__Direction 1__: In the listing below, take the lines from the one with "pose: elev=281.2 azim=173.9" to the one with "Dot at: (220, 313)", both included, and arrange them as a JSON list of strings with one string per line. Skip blank lines, and leave the pictures out.

__Selected text__:
++++
With advance planning as our theme you have already found a quiet room for the new cat, placed all the necessary things in the room and made certain that there were no safety hazards.
When you are ready to bring the second cat home, do not allow face to face contact between the two cats. Move the new cat quickly into the “safe room” and allow it to come out of the carrier at will. Leave the new cat alone for a few hours and devote your attention to cat #1.
It is important that you devote a great deal of time to the main cat. Your resident cat will know that there is a stranger in its home and may begin to get anxious.
Imagine if you will, if one of the members of your household brought someone home to live with you and did not inform you. You would feel rather upset and a little angry at having your space invaded. You could in fact protest, poor kitty cannot.
For the first day or two you will be dividing your time between the two cats. Making the new kitty feel at home and your resident cat happy.
After the second day it is time to exchange scents, either take 2 washcloths and rub each cat with one to get their scent or take a piece of their bedding and give it to each cat to smell. If possible do this several times during the day and keep it up for at least 2 days.
The next step is to exchange rooms for a while. Do this without letting either cat see the other. I suggest putting the second cat in the bathroom for a minute while you put the resident cat in the new cat’s room and then let the second cat out to explore the house.
Allow each cat an hour or so for exploring each other’s domain. When you do the re-exchange do not let them see each other. Go through this process several times during the day if possible and do it for several days.
++++
__Records supplied__:
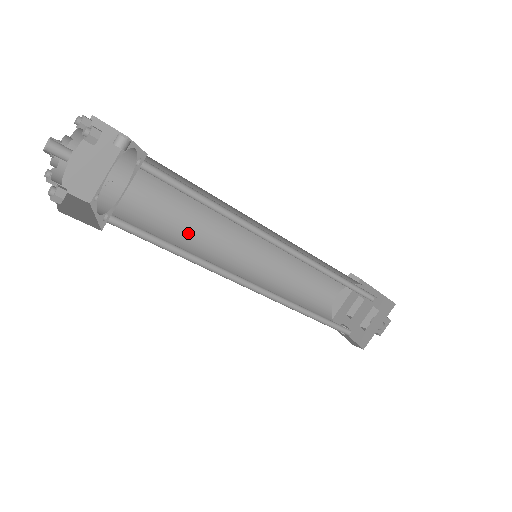
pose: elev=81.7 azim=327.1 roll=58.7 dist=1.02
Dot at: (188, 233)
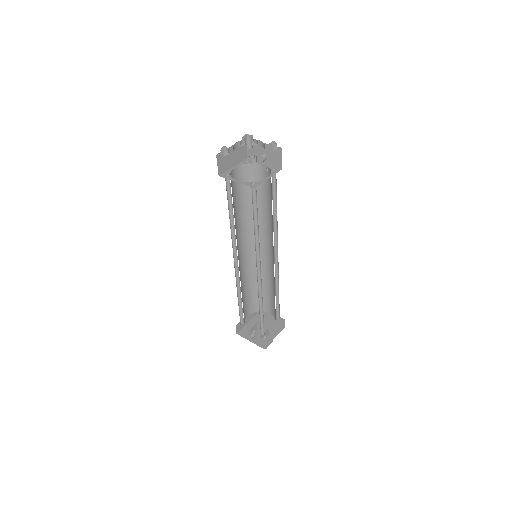
Dot at: (235, 224)
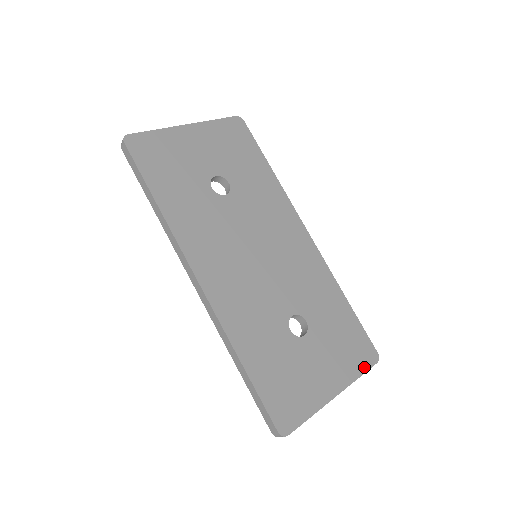
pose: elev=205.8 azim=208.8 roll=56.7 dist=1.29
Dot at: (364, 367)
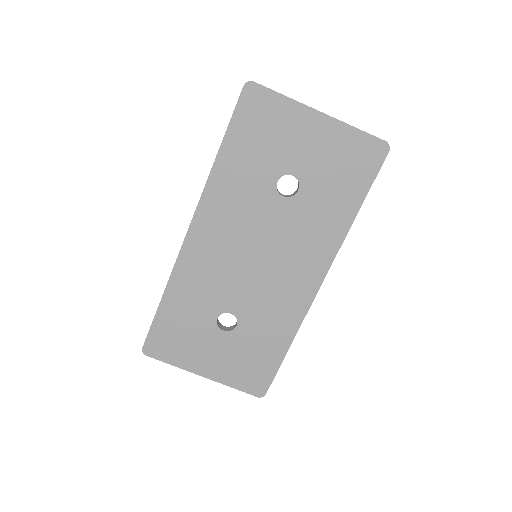
Dot at: (243, 388)
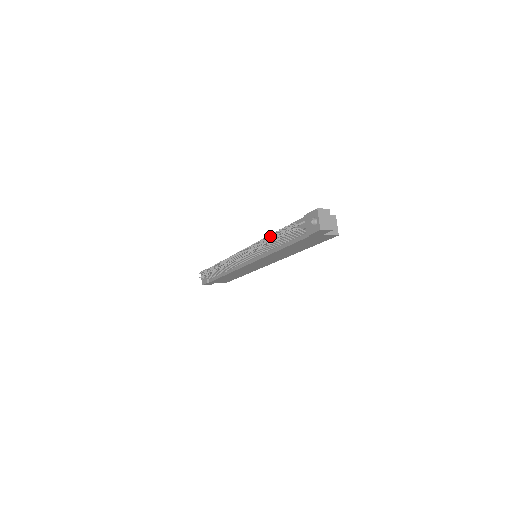
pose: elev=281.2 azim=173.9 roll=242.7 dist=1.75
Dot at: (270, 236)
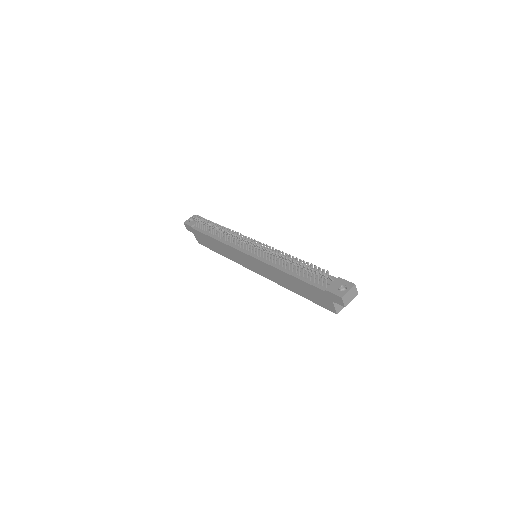
Dot at: (297, 259)
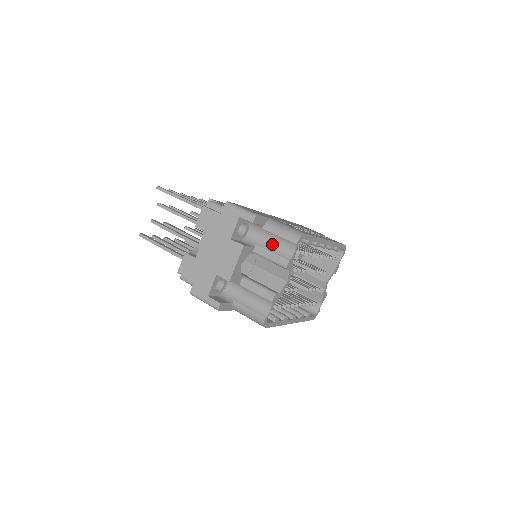
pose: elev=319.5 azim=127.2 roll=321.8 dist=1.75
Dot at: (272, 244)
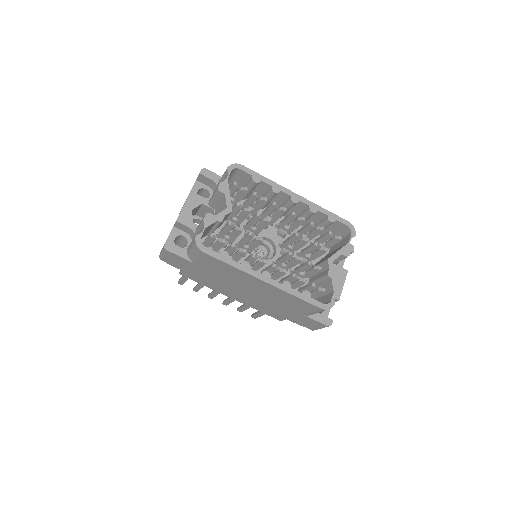
Dot at: occluded
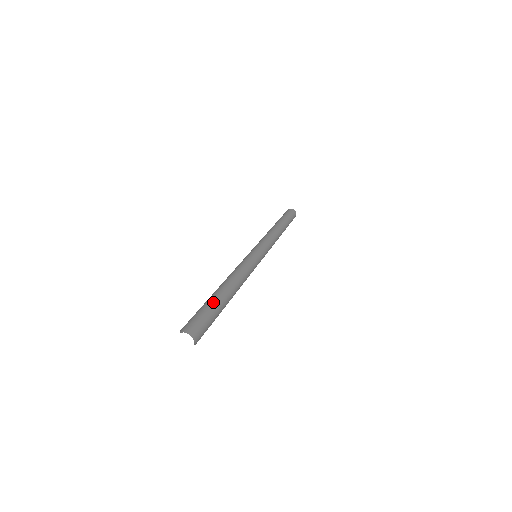
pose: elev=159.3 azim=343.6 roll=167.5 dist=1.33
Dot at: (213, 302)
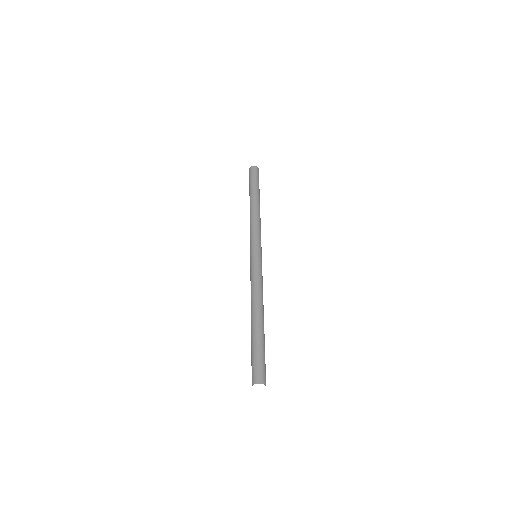
Dot at: (256, 341)
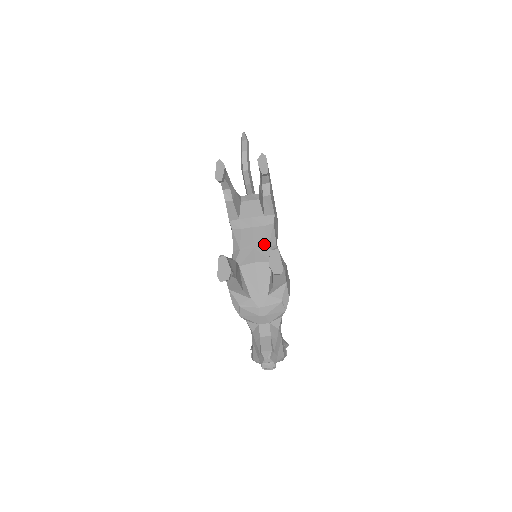
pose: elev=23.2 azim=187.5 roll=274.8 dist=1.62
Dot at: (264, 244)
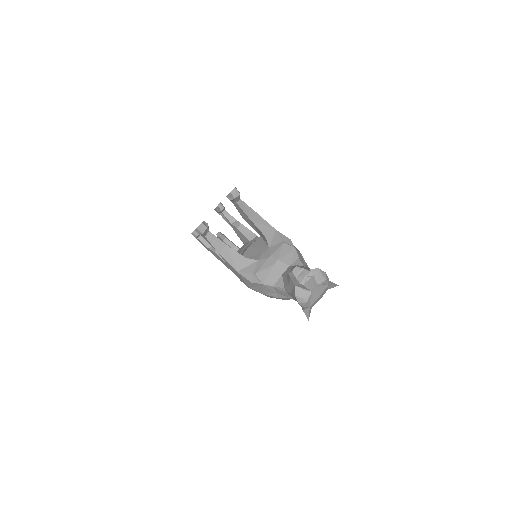
Dot at: occluded
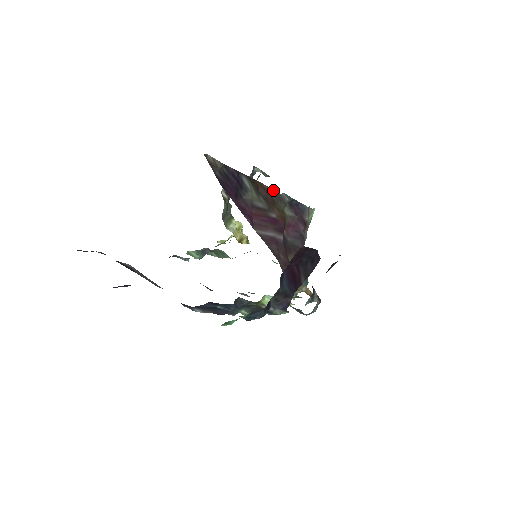
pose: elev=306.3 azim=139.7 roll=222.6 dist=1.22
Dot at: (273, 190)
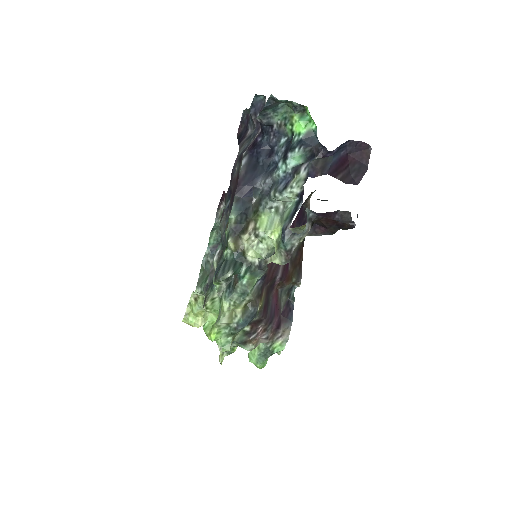
Dot at: occluded
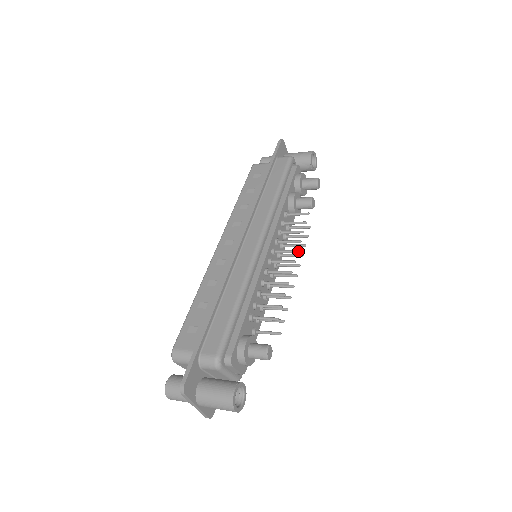
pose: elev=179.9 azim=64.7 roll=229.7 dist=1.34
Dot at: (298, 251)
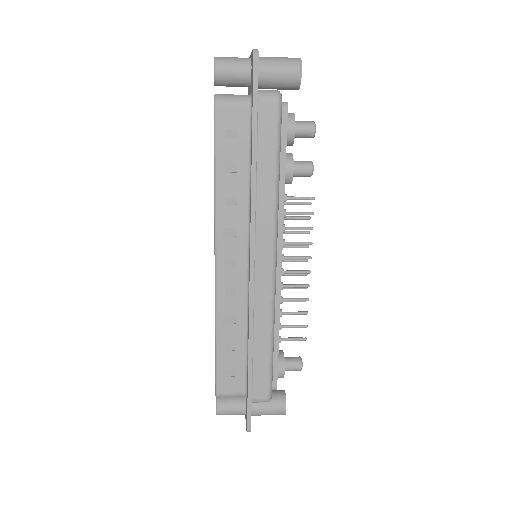
Dot at: (311, 258)
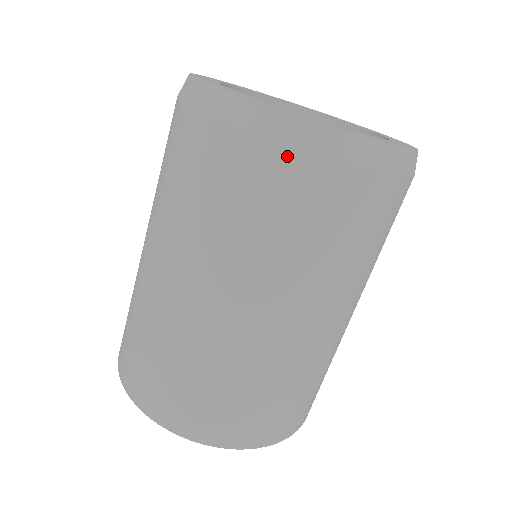
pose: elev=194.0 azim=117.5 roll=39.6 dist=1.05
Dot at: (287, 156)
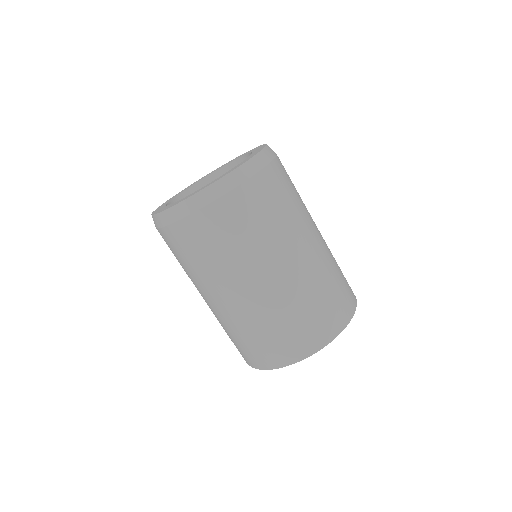
Dot at: (177, 226)
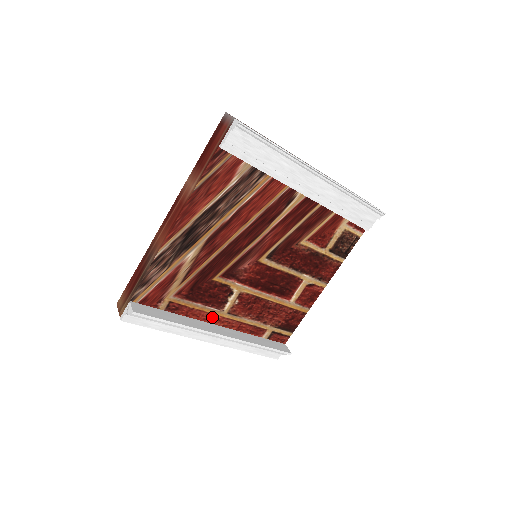
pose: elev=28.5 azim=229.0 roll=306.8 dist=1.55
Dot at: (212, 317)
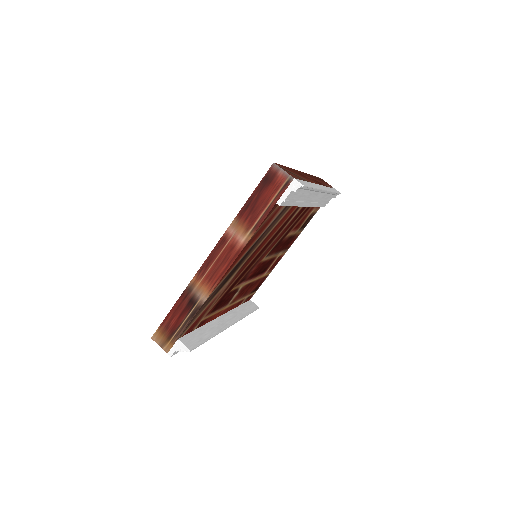
Dot at: (220, 313)
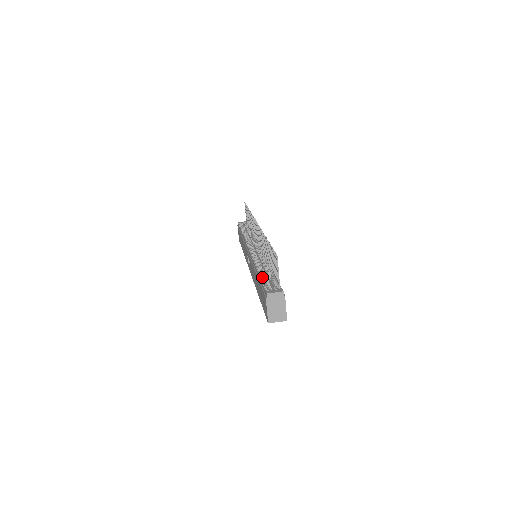
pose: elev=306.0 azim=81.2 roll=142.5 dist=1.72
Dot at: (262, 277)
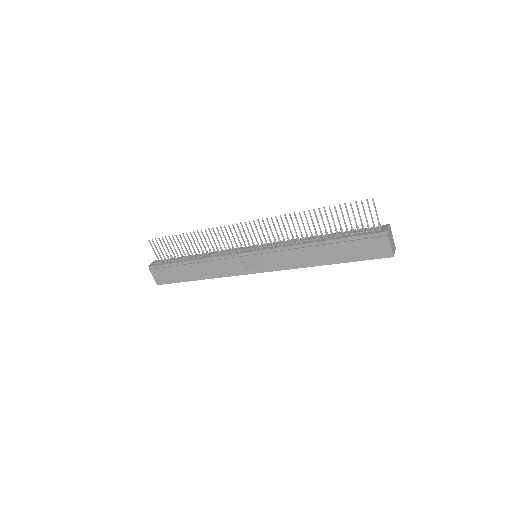
Dot at: (343, 237)
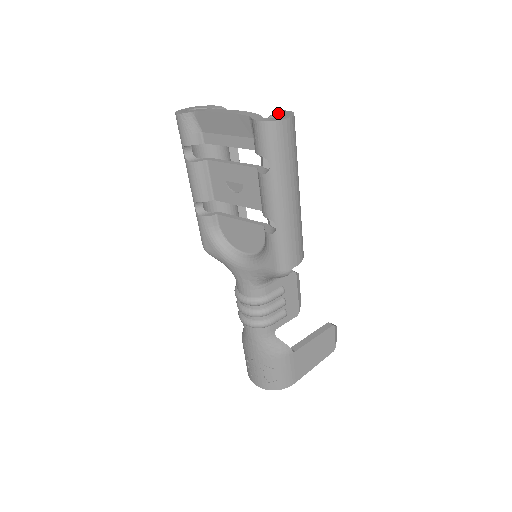
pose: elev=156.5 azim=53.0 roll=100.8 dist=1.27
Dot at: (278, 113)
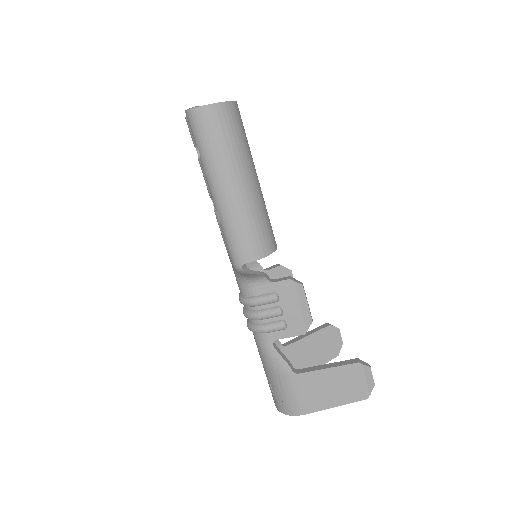
Dot at: occluded
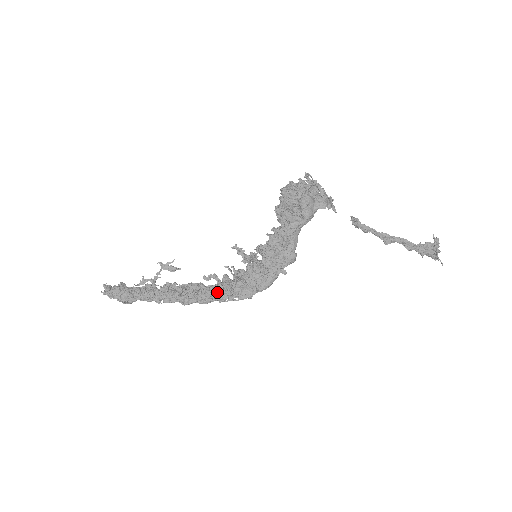
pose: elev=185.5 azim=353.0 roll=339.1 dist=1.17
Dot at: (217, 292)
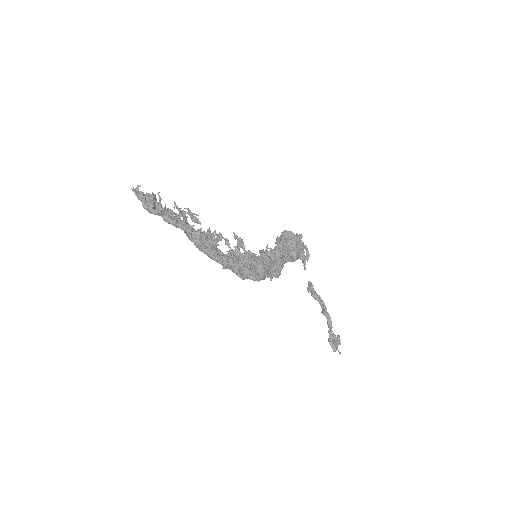
Dot at: (235, 251)
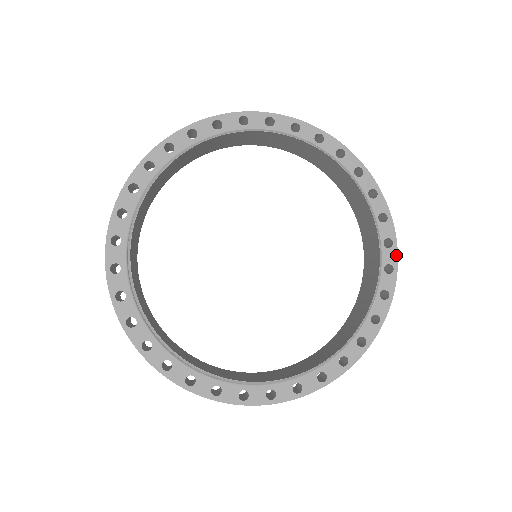
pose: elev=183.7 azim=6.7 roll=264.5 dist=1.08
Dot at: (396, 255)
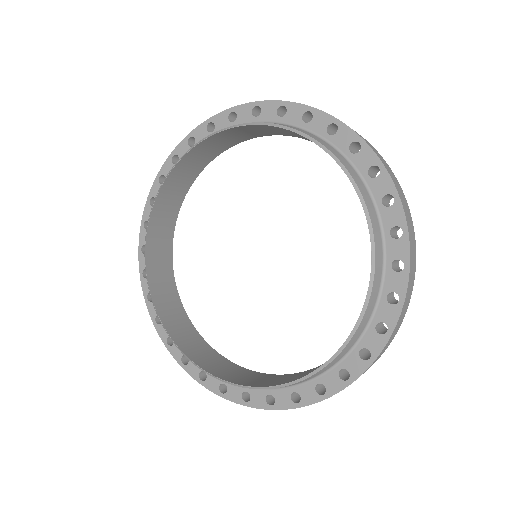
Dot at: (402, 212)
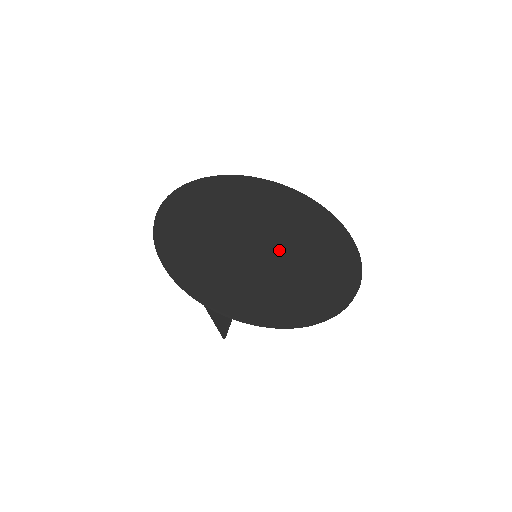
++++
__Direction 2__: Return the passage above on bringing home a second cat, word for word, from "With advance planning" to "attention to cat #1.".

__Task response 1__:
[
  "pose: elev=281.2 azim=173.9 roll=242.7 dist=1.75",
  "Dot at: (270, 236)",
  "Dot at: (297, 259)",
  "pose: elev=319.5 azim=127.2 roll=321.8 dist=1.75",
  "Dot at: (272, 244)",
  "Dot at: occluded",
  "pose: elev=159.3 azim=343.6 roll=167.5 dist=1.33",
  "Dot at: (213, 302)",
  "Dot at: (256, 341)",
  "pose: elev=23.2 azim=187.5 roll=274.8 dist=1.62",
  "Dot at: (264, 244)",
  "Dot at: occluded",
  "pose: elev=306.3 azim=139.7 roll=222.6 dist=1.22",
  "Dot at: (273, 190)",
  "Dot at: occluded",
  "pose: elev=179.9 azim=64.7 roll=229.7 dist=1.34",
  "Dot at: (298, 251)",
  "Dot at: (311, 258)",
  "pose: elev=194.0 azim=117.5 roll=39.6 dist=1.05",
  "Dot at: (287, 156)",
  "Dot at: (177, 226)",
  "pose: elev=28.5 azim=229.0 roll=306.8 dist=1.55",
  "Dot at: (212, 317)",
  "Dot at: (220, 313)"
]

__Task response 2__:
With advance planning as our theme you have already found a quiet room for the new cat, placed all the necessary things in the room and made certain that there were no safety hazards.
When you are ready to bring the second cat home, do not allow face to face contact between the two cats. Move the new cat quickly into the “safe room” and allow it to come out of the carrier at will. Leave the new cat alone for a few hours and devote your attention to cat #1.